[BRANO DA LEGGERE]

L'entrata in vigore della legge del 2016 ha indotto le regioni, la cui legislazione elettorale non soddisfaceva gli elementi richiesti, ad introdurre le modifiche necessarie per adeguarsi alla normativa di principio. In relazione al mancato adeguamento della legislazione elettorale è di recente intervenuto il decreto-legge n. 86 del 2020 al fine di stabilire che il mancato recepimento nella legislazione regionale in materia di sistemi di elezione del Presidente, degli altri componenti della Giunta regionale e dei Consigli regionali dei principi fondamentali posti dall'articolo 4 della legge n. 165 del 2004 integra la fattispecie di mancato rispetto di norme di cui all'articolo 120 della Costituzione (l'articolo che disciplina l'esercizio dei poteri sostitutivi) e, contestualmente, costituisce presupposto per l'assunzione delle misure sostitutive ivi contemplate.

Contestualmente il medesimo decreto (art. 1, co. 2-3) ha attivato il potere sostitutivo dello Stato nei confronti della regione Puglia a causa del mancato adeguamento della legislazione elettorale ai principi della L. n. 165/2014, in relazione alle elezioni del Consiglio regionale del 20 e 21 settembre 2020.

A tale fine, in tale regione per le elezioni del Consiglio regionale "in luogo delle vigenti disposizioni regionali in contrasto con i principi della legge n. 165 del 2004 e salvo sopravvenuto autonomo adeguamento regionale ai predetti principi" è stata introdotta  la "doppia preferenza di genere", nonché è stata disposta la nomina del prefetto di Bari a commissario straordinario "con il compito di provvedere agli adempimenti conseguenti per l'attuazione del decreto", ivi compresa la ricognizione delle disposizioni regionali incompatibili con la doppia previsione di genere.

[/BRANO DA LEGGERE]
[DATI DA ESAMINARE]

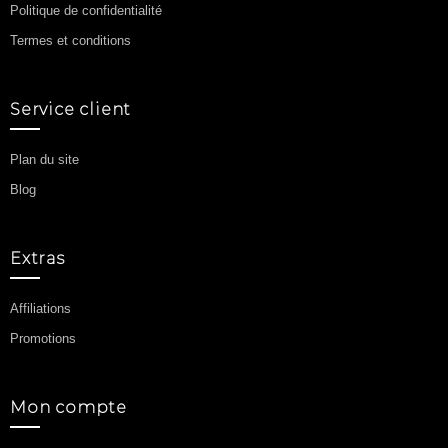
Politique de confidentialité
Termes et conditions
Service client
Plan du site
Blog
Extras
Affiliations
Promotions
Mon compte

[/DATI DA ESAMINARE]

> _COMPITO 1_
Traduci in inglese questa frase del brano sulla legislazione elettorale regionale: "L'entrata in vigore della legge del 2016 ha indotto le regioni, la cui legislazione elettorale non soddisfaceva gli elementi richiesti, ad introdurre le modifiche necessarie per adeguarsi alla normativa di principio."
> _COMPITO 2_
Riproduci senza modifiche il passo del brano sulla legislazione elettorale regionale che comincia con "A tale fine, in" e termina con "previsione di genere.".
L'elenco non ha alcun ruolo in questo lavoro.

> _SOLUZIONE 1_
The entry into force of the 2016 law led the regions whose electoral legislation did not meet the required elements to introduce the changes needed to comply with the framework legislation.

> _SOLUZIONE 2_
A tale fine, in tale regione per le elezioni del Consiglio regionale "in luogo delle vigenti disposizioni regionali in contrasto con i principi della legge n. 165 del 2004 e salvo sopravvenuto autonomo adeguamento regionale ai predetti principi" è stata introdotta  la "doppia preferenza di genere", nonché è stata disposta la nomina del prefetto di Bari a commissario straordinario "con il compito di provvedere agli adempimenti conseguenti per l'attuazione del decreto", ivi compresa la ricognizione delle disposizioni regionali incompatibili con la doppia previsione di genere.